* 記述課題:
1. ワインの格付けについての本文では、英語やドイツ語でこれらの区分にどの単語が使われていると述べていますか。
2. ワインの格付けについての本文を、最後の文の続きから書き進めてください。

* 本文:
_ _ _ _ _

本来の格付けの意味を考えると、この専有面積の差は「単純な生産量の多寡」を表したものと受け取るのが正解なのではないでしょうか。確かに生産量が少ないから希少、という理屈は成立しますが、希少だから高品質、というロジックは成り立ちません。


そもそも、日本語でこそこれらの区分は「格」という上下関係の構図の中で語られる単語が当てられていますが、英語でもドイツ語でも、おそらくフランス語でも、これらの区分は単純にclassificationという単語が使われています。この単語には上下の優劣関係を表す意味はなく、あくまでも横並びの中で分類をする、という意味しかありません。つまり、「格」というから誤解を生んでいるだけで、もともとはこれらの区分は垂直関係ではなく、水平関係の位置づけなのです。
それを上下で語りだすからおかしなことになっているのです。


ワインの造り手として、特にワインの格はあくまでも水平関係のなかで語られるべきだ、と思う場面があります。

_ _ _ _ _

* データ一覧:
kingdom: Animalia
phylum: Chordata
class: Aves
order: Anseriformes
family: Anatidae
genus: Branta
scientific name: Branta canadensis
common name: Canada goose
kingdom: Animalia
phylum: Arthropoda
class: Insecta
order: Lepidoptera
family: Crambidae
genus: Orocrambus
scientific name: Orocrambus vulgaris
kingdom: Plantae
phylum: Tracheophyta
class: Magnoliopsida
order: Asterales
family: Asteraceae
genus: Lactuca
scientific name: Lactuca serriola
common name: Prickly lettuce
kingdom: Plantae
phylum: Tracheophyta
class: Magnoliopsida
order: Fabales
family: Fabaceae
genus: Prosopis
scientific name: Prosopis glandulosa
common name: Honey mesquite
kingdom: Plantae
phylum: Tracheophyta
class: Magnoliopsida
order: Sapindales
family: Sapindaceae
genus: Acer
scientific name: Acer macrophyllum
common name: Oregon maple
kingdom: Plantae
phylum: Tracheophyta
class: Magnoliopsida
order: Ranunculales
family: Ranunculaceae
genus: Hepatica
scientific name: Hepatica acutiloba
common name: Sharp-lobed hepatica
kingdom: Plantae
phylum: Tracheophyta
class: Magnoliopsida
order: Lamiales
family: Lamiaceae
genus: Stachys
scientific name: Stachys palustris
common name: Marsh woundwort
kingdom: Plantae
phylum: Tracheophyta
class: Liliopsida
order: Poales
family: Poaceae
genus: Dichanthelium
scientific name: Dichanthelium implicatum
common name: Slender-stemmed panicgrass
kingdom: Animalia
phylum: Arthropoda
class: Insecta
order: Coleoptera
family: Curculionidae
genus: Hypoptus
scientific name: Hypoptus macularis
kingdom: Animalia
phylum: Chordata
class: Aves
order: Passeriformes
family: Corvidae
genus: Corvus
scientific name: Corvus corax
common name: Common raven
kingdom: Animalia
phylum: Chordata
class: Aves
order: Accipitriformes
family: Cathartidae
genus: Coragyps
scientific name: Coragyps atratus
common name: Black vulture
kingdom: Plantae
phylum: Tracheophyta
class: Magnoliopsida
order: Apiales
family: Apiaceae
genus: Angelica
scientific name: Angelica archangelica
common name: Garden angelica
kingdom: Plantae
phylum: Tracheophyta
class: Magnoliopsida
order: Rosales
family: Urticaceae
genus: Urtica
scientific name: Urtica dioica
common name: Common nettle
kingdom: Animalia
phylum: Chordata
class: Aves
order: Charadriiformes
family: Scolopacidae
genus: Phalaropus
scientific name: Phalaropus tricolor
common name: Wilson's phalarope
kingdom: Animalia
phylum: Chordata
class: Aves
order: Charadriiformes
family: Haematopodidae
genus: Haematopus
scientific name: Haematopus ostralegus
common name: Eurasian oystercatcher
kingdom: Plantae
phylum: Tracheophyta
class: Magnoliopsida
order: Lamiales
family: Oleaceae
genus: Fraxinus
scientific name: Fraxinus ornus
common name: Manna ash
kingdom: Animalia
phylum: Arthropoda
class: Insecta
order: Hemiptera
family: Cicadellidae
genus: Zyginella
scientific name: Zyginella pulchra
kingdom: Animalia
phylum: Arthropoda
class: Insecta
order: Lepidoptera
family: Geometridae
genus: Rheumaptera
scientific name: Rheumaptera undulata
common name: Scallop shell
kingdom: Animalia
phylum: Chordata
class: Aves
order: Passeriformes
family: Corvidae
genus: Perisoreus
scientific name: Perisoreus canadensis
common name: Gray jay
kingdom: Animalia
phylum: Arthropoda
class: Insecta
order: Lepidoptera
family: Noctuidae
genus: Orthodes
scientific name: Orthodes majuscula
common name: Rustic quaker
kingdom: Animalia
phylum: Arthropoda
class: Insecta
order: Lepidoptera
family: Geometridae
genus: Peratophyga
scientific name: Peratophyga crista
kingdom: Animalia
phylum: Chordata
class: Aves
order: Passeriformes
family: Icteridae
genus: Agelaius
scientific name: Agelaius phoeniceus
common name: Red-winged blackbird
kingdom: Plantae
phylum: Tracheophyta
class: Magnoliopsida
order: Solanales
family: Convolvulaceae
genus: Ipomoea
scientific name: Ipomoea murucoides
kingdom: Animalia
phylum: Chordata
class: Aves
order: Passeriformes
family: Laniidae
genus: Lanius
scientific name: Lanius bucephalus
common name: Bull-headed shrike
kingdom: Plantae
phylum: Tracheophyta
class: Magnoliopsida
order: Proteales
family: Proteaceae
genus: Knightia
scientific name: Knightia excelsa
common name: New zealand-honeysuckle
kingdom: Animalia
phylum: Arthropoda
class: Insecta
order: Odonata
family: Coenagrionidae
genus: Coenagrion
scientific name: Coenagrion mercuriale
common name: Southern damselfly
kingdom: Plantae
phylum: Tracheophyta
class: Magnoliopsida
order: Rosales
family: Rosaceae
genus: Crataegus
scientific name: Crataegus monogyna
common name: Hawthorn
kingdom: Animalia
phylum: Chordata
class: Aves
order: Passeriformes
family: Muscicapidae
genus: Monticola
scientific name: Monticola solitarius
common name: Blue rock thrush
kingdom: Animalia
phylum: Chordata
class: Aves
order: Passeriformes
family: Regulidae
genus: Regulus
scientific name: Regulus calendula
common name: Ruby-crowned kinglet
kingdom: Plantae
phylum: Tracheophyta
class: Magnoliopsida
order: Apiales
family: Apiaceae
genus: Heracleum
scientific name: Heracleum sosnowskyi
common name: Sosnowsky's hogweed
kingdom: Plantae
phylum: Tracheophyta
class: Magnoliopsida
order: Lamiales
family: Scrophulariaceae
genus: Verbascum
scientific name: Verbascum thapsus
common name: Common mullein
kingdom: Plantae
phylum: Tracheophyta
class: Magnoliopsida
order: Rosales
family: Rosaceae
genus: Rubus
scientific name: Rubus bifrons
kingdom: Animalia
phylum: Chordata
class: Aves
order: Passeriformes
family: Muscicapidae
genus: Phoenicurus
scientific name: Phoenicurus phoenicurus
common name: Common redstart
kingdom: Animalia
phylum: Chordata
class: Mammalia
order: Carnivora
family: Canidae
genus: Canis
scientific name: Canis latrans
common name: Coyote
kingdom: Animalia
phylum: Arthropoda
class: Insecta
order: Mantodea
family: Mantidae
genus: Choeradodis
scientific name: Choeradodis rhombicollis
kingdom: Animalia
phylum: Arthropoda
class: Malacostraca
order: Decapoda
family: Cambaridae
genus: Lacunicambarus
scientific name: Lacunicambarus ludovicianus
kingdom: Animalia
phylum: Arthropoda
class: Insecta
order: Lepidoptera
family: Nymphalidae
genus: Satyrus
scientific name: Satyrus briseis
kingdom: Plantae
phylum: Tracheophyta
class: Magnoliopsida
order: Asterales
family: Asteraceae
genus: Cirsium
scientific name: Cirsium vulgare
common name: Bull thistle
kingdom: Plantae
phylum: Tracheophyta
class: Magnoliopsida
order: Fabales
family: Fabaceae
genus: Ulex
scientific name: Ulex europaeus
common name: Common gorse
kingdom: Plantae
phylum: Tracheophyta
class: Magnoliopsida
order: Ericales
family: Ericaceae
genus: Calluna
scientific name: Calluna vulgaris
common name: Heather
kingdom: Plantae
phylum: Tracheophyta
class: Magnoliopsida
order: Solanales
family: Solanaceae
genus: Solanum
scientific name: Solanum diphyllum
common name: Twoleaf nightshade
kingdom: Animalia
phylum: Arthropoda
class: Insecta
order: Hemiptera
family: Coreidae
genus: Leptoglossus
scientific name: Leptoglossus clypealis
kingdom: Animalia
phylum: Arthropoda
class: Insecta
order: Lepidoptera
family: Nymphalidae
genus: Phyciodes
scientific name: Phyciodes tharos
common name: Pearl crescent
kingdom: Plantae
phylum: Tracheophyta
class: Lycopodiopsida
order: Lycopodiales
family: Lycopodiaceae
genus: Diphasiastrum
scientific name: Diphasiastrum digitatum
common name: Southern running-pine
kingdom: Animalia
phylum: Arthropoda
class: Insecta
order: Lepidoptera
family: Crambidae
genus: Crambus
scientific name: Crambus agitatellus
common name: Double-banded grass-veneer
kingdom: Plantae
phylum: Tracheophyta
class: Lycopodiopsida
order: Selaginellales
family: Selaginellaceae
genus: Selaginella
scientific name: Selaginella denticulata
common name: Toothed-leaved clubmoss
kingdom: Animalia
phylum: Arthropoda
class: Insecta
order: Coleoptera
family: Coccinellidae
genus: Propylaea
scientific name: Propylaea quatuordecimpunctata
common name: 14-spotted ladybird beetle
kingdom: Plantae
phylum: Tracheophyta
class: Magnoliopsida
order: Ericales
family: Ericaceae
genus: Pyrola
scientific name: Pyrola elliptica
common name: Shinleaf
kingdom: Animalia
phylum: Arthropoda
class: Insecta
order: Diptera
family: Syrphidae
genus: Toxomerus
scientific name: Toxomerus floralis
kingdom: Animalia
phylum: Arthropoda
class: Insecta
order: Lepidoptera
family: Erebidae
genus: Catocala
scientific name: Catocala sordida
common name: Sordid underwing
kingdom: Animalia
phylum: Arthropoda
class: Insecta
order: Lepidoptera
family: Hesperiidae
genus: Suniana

_ _ _ _ _

* 課題の解答:
1. classificationという単語が使われていると述べています。

2.
ドイツのワイン法においてはブドウの収穫時の果汁糖度によっていわゆる「格」が規定されています。この格付けは6段階に分かれていますが、その真ん中、格付けとしてはそれでも高格付けと判断されているものにAuslese (アウスレーゼ) というものがあります。

このAusleseと格付けられたブドウ果汁を使って造ったワインは確かに高格付けになりますが、この果汁を使うとアルコール度数を11%程度に抑えた、軽やかなスタイルの辛口ワインは造ることが出来ません。果汁に含まれる糖分の量が多すぎるために、辛口ワインを造ろうとするとアルコール度数を上げざるを得ないためです。

本当に美味しく、軽やかに楽しめるスタイルの辛口を造ろうと思ったら、格付けを上げるわけにはいきません。無理に格付けをあげると高アルコール度数の、造りたいと思ったスタイルからは逸脱した、造り手にとっては低品質のワインになってしまいます。
Ausleseで軽やかな辛口は造れないのです。


すべてはこれと同じです。

土地の個性を表現したワインを造りたいと思えば例えばAOPの基準に沿ったワインを造ればいいですし、土地の個性にブドウの個性がマスクされない、ブドウ品種をより中心においたワインを造りたいと思ったら逆にAOPの基準ではなく、地区名や地域名、もしくは地理的表示のないワインとしての基準にあわせたワインを造ればいいのです。

格の間に上下に並べられた優劣を見出すのではなく、スタイルの一つとして横並びの関係性を置き、ワインのスタイルに合わせて適材適所に使っていけばいいだけのことです。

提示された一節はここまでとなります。